@Gro-Tsen in type theory one could directly construct the initial Cauchy complete Archimedean ordered field: etheses.bham.ac.uk/id/eprint/10411/7/Booij2020PhD.pdf

@FrançoisG.Dorais According to mathoverflow.net/questions/302037/… the principle of unique choice should be valid in my variety of constructivism.

Minor question, which I probably should have made it clear in the questions above, and in my original reference request, but are the constructive ordered fields here Heyting fields, with respect to the canonical tight apartness relation defined by $a \# b := a \lt b \vee b \lt a$? Other definition of fields do exist which are not Heyting, such as the residue fields from Peter Johnstone's Rings, Fields, and Spectra.

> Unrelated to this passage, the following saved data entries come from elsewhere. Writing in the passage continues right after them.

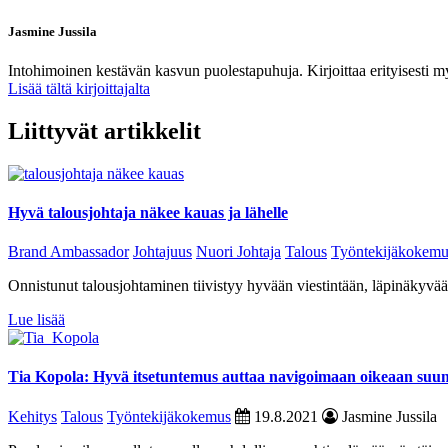
Jasmine Jussila
Intohimoinen kestävän kasvun puolestapuhuja. Kirjoittaa erityisesti m
Lisää tältä kirjoittajalta
Liittyvät artikkelit
Hyvä talousjohtaja näkee kauas ja lähelle
Brand Ambassador
Johtajuus
Nuori Johtaja
Talous
Työntekijäkokemu
Onnistunut talousjohtaminen tiivistyy hyvään viestintään, läpinäkyvä
Lue lisää
Tia Kopola: Hyvä itsetuntemus auttaa navigoimaan oikeaan suun
Kehitys
Talous
Työntekijäkokemus
19.8.2021
Jasmine Jussila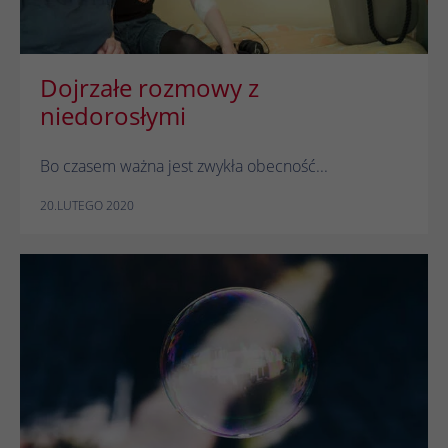
Dojrzałe rozmowy z
niedorosłymi
Bo czasem ważna jest zwykła obecność...
20.LUTEGO 2020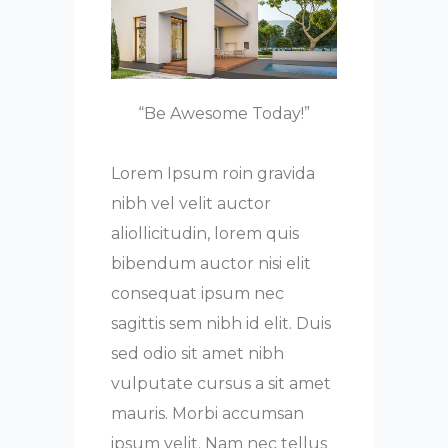
“Be Awesome Today!”
Lorem Ipsum roin gravida
nibh vel velit auctor
aliollicitudin, lorem quis
bibendum auctor nisi elit
consequat ipsum nec
sagittis sem nibh id elit. Duis
sed odio sit amet nibh
vulputate cursus a sit amet
mauris. Morbi accumsan
ipsum velit. Nam nec tellus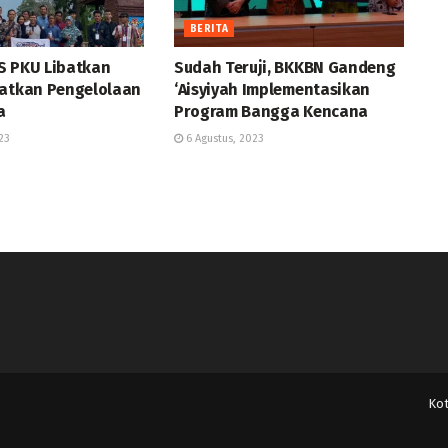
BERITA
S PKU Libatkan
Sudah Teruji, BKKBN Gandeng
katkan Pengelolaan
‘Aisyiyah Implementasikan
a
Program Bangga Kencana
23
6 Agustus, 2023
Ko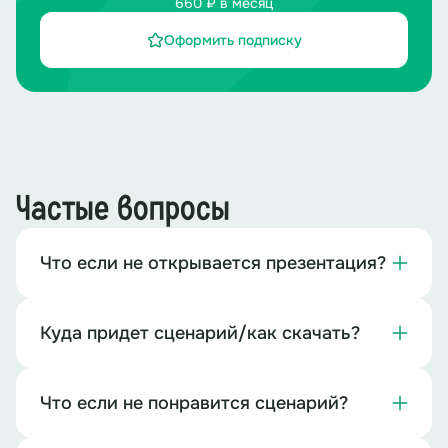
660 ₽ в месяц
Оформить подписку
Частые вопросы
Что если не открывается презентация?
Куда придет сценарий/как скачать?
Что если не понравится сценарий?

and in constructive mathematics, the join $\max$ and the meet $\min$ are well defined binary operations in the Cauchy real numbers and the Dedekind real numbers, but this follows not from the order structure on the Cauchy or Dedekind real numbers, but from the construction of the Cauchy and Dedekind real numbers in terms of Cauchy sequences of rational numbers and Dedekind cuts respectively.

The issue isn't whether $\leq$ is a total order on the field $K$, but whether every pair of element of $K$ has a join and a meet, which is a weaker condition than $\leq$ being a total order. In the two sources above, the join is written as $\max$ and the meet is written as $\min$, even though $\leq$ is not a total order.